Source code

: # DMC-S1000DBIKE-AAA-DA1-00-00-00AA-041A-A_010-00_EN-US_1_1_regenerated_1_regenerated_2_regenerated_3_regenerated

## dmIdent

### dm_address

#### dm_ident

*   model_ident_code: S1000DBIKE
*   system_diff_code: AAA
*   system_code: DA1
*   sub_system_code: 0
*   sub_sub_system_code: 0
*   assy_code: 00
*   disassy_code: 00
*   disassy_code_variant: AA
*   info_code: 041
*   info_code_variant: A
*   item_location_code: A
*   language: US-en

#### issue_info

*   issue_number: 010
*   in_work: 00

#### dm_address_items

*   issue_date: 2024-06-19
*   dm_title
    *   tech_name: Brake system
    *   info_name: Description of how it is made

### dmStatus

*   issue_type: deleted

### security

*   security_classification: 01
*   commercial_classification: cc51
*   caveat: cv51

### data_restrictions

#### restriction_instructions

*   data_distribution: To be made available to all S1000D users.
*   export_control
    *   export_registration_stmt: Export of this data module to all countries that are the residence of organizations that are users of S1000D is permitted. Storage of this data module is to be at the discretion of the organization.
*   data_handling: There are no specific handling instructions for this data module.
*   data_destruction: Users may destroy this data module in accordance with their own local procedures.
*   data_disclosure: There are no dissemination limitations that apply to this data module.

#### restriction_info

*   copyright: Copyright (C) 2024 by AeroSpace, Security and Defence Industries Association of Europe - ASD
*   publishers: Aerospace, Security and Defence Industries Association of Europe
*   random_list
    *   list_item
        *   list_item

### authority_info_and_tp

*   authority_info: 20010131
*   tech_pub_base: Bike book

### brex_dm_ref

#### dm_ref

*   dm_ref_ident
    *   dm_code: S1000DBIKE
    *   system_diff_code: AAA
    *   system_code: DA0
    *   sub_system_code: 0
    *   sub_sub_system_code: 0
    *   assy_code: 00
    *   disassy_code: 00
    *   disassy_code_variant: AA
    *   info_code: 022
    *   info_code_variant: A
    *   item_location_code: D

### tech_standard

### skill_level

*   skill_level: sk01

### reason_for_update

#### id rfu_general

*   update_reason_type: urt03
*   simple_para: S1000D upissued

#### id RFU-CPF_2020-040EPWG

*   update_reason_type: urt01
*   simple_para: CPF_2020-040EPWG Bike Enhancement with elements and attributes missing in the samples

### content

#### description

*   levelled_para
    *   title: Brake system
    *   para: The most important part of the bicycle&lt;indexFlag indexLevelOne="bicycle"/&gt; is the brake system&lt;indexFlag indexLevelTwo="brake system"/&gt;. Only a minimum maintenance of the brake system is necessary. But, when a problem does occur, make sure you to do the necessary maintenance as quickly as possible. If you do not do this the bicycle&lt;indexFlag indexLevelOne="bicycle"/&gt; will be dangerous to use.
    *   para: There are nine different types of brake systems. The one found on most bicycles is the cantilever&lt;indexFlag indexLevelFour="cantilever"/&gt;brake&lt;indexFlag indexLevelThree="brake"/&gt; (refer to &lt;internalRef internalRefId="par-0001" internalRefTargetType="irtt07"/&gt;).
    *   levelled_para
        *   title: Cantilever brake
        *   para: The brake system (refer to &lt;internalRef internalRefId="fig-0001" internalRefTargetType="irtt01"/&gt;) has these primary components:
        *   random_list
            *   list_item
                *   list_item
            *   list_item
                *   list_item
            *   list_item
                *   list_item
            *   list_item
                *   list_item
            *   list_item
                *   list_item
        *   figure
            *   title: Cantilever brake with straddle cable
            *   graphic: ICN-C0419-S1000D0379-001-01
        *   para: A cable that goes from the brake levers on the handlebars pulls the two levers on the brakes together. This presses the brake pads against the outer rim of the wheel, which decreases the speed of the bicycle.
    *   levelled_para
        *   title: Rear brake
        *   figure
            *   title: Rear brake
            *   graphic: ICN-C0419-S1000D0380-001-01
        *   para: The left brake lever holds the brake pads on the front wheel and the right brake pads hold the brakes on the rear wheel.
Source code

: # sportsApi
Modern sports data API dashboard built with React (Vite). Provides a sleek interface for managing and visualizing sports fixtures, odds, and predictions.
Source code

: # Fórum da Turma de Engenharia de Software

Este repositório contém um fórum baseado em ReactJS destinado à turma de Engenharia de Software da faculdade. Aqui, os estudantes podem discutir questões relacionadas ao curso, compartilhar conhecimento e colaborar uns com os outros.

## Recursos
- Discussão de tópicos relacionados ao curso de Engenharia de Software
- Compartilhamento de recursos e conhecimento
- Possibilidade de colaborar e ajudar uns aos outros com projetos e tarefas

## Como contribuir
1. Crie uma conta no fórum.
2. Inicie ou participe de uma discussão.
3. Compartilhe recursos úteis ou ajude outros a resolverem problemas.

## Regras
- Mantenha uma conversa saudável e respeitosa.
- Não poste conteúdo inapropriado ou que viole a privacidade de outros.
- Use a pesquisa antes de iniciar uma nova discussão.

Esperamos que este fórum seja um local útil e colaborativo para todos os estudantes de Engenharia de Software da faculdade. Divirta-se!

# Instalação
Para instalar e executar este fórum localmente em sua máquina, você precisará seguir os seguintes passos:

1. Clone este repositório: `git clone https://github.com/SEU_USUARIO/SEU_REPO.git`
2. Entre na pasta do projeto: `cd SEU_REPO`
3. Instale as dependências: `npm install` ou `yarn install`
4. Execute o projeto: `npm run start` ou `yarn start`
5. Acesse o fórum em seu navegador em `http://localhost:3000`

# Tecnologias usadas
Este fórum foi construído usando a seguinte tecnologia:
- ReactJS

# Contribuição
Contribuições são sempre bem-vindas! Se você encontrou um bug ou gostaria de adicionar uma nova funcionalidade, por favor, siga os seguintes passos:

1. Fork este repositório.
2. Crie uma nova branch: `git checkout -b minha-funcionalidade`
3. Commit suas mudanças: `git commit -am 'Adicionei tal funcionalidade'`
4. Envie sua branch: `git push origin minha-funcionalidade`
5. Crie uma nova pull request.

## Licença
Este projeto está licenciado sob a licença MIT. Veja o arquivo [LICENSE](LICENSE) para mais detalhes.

+++

§ Exercise requirements
Could you reproduce every entry above exactly as written?

§ Output for this exercise
Source code

: # DMC-S1000DBIKE-AAA-DA1-00-00-00AA-041A-A_010-00_EN-US_1_1_regenerated_1_regenerated_2_regenerated_3_regenerated

## dmIdent

### dm_address

#### dm_ident

*   model_ident_code: S1000DBIKE
*   system_diff_code: AAA
*   system_code: DA1
*   sub_system_code: 0
*   sub_sub_system_code: 0
*   assy_code: 00
*   disassy_code: 00
*   disassy_code_variant: AA
*   info_code: 041
*   info_code_variant: A
*   item_location_code: A
*   language: US-en

#### issue_info

*   issue_number: 010
*   in_work: 00

#### dm_address_items

*   issue_date: 2024-06-19
*   dm_title
    *   tech_name: Brake system
    *   info_name: Description of how it is made

### dmStatus

*   issue_type: deleted

### security

*   security_classification: 01
*   commercial_classification: cc51
*   caveat: cv51

### data_restrictions

#### restriction_instructions

*   data_distribution: To be made available to all S1000D users.
*   export_control
    *   export_registration_stmt: Export of this data module to all countries that are the residence of organizations that are users of S1000D is permitted. Storage of this data module is to be at the discretion of the organization.
*   data_handling: There are no specific handling instructions for this data module.
*   data_destruction: Users may destroy this data module in accordance with their own local procedures.
*   data_disclosure: There are no dissemination limitations that apply to this data module.

#### restriction_info

*   copyright: Copyright (C) 2024 by AeroSpace, Security and Defence Industries Association of Europe - ASD
*   publishers: Aerospace, Security and Defence Industries Association of Europe
*   random_list
    *   list_item
        *   list_item

### authority_info_and_tp

*   authority_info: 20010131
*   tech_pub_base: Bike book

### brex_dm_ref

#### dm_ref

*   dm_ref_ident
    *   dm_code: S1000DBIKE
    *   system_diff_code: AAA
    *   system_code: DA0
    *   sub_system_code: 0
    *   sub_sub_system_code: 0
    *   assy_code: 00
    *   disassy_code: 00
    *   disassy_code_variant: AA
    *   info_code: 022
    *   info_code_variant: A
    *   item_location_code: D

### tech_standard

### skill_level

*   skill_level: sk01

### reason_for_update

#### id rfu_general

*   update_reason_type: urt03
*   simple_para: S1000D upissued

#### id RFU-CPF_2020-040EPWG

*   update_reason_type: urt01
*   simple_para: CPF_2020-040EPWG Bike Enhancement with elements and attributes missing in the samples

### content

#### description

*   levelled_para
    *   title: Brake system
    *   para: The most important part of the bicycle&lt;indexFlag indexLevelOne="bicycle"/&gt; is the brake system&lt;indexFlag indexLevelTwo="brake system"/&gt;. Only a minimum maintenance of the brake system is necessary. But, when a problem does occur, make sure you to do the necessary maintenance as quickly as possible. If you do not do this the bicycle&lt;indexFlag indexLevelOne="bicycle"/&gt; will be dangerous to use.
    *   para: There are nine different types of brake systems. The one found on most bicycles is the cantilever&lt;indexFlag indexLevelFour="cantilever"/&gt;brake&lt;indexFlag indexLevelThree="brake"/&gt; (refer to &lt;internalRef internalRefId="par-0001" internalRefTargetType="irtt07"/&gt;).
    *   levelled_para
        *   title: Cantilever brake
        *   para: The brake system (refer to &lt;internalRef internalRefId="fig-0001" internalRefTargetType="irtt01"/&gt;) has these primary components:
        *   random_list
            *   list_item
                *   list_item
            *   list_item
                *   list_item
            *   list_item
                *   list_item
            *   list_item
                *   list_item
            *   list_item
                *   list_item
        *   figure
            *   title: Cantilever brake with straddle cable
            *   graphic: ICN-C0419-S1000D0379-001-01
        *   para: A cable that goes from the brake levers on the handlebars pulls the two levers on the brakes together. This presses the brake pads against the outer rim of the wheel, which decreases the speed of the bicycle.
    *   levelled_para
        *   title: Rear brake
        *   figure
            *   title: Rear brake
            *   graphic: ICN-C0419-S1000D0380-001-01
        *   para: The left brake lever holds the brake pads on the front wheel and the right brake pads hold the brakes on the rear wheel.
Source code

: # sportsApi
Modern sports data API dashboard built with React (Vite). Provides a sleek interface for managing and visualizing sports fixtures, odds, and predictions.
Source code

: # Fórum da Turma de Engenharia de Software

Este repositório contém um fórum baseado em ReactJS destinado à turma de Engenharia de Software da faculdade. Aqui, os estudantes podem discutir questões relacionadas ao curso, compartilhar conhecimento e colaborar uns com os outros.

## Recursos
- Discussão de tópicos relacionados ao curso de Engenharia de Software
- Compartilhamento de recursos e conhecimento
- Possibilidade de colaborar e ajudar uns aos outros com projetos e tarefas

## Como contribuir
1. Crie uma conta no fórum.
2. Inicie ou participe de uma discussão.
3. Compartilhe recursos úteis ou ajude outros a resolverem problemas.

## Regras
- Mantenha uma conversa saudável e respeitosa.
- Não poste conteúdo inapropriado ou que viole a privacidade de outros.
- Use a pesquisa antes de iniciar uma nova discussão.

Esperamos que este fórum seja um local útil e colaborativo para todos os estudantes de Engenharia de Software da faculdade. Divirta-se!

# Instalação
Para instalar e executar este fórum localmente em sua máquina, você precisará seguir os seguintes passos:

1. Clone este repositório: `git clone https://github.com/SEU_USUARIO/SEU_REPO.git`
2. Entre na pasta do projeto: `cd SEU_REPO`
3. Instale as dependências: `npm install` ou `yarn install`
4. Execute o projeto: `npm run start` ou `yarn start`
5. Acesse o fórum em seu navegador em `http://localhost:3000`

# Tecnologias usadas
Este fórum foi construído usando a seguinte tecnologia:
- ReactJS

# Contribuição
Contribuições são sempre bem-vindas! Se você encontrou um bug ou gostaria de adicionar uma nova funcionalidade, por favor, siga os seguintes passos:

1. Fork este repositório.
2. Crie uma nova branch: `git checkout -b minha-funcionalidade`
3. Commit suas mudanças: `git commit -am 'Adicionei tal funcionalidade'`
4. Envie sua branch: `git push origin minha-funcionalidade`
5. Crie uma nova pull request.

## Licença
Este projeto está licenciado sob a licença MIT. Veja o arquivo [LICENSE](LICENSE) para mais detalhes.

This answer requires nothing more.